WORK REQUEST.
Rewrite the data below, swapping every instance of "original" for "authentic" and keeping the rest unchanged. Omit the pictures from your answer.

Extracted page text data
Start of Block
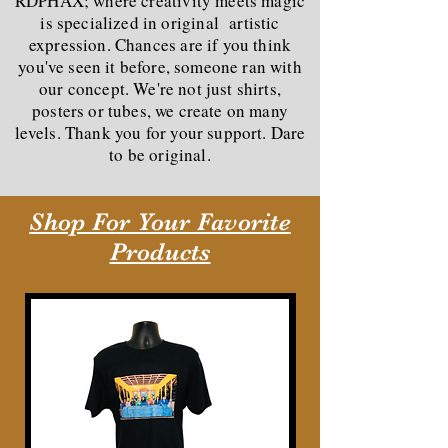
RDPHAX; where creativity meets magic
is specialized in original artistic
expression. Chances are if you think
you've seen it before, someone ran with
our concept. We're not just shirts,
posters or tubes, we create on many
levels. Thank you for your support. Dare
to be original.
Shop For Your Favorite
Products
New Arrival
End of Block
SOLUTION TO THIS TASK.
RDPHAX; where creativity meets magic
is specialized in authentic artistic
expression. Chances are if you think
you've seen it before, someone ran with
our concept. We're not just shirts,
posters or tubes, we create on many
levels. Thank you for your support. Dare
to be authentic.
Shop For Your Favorite
Products
New Arrival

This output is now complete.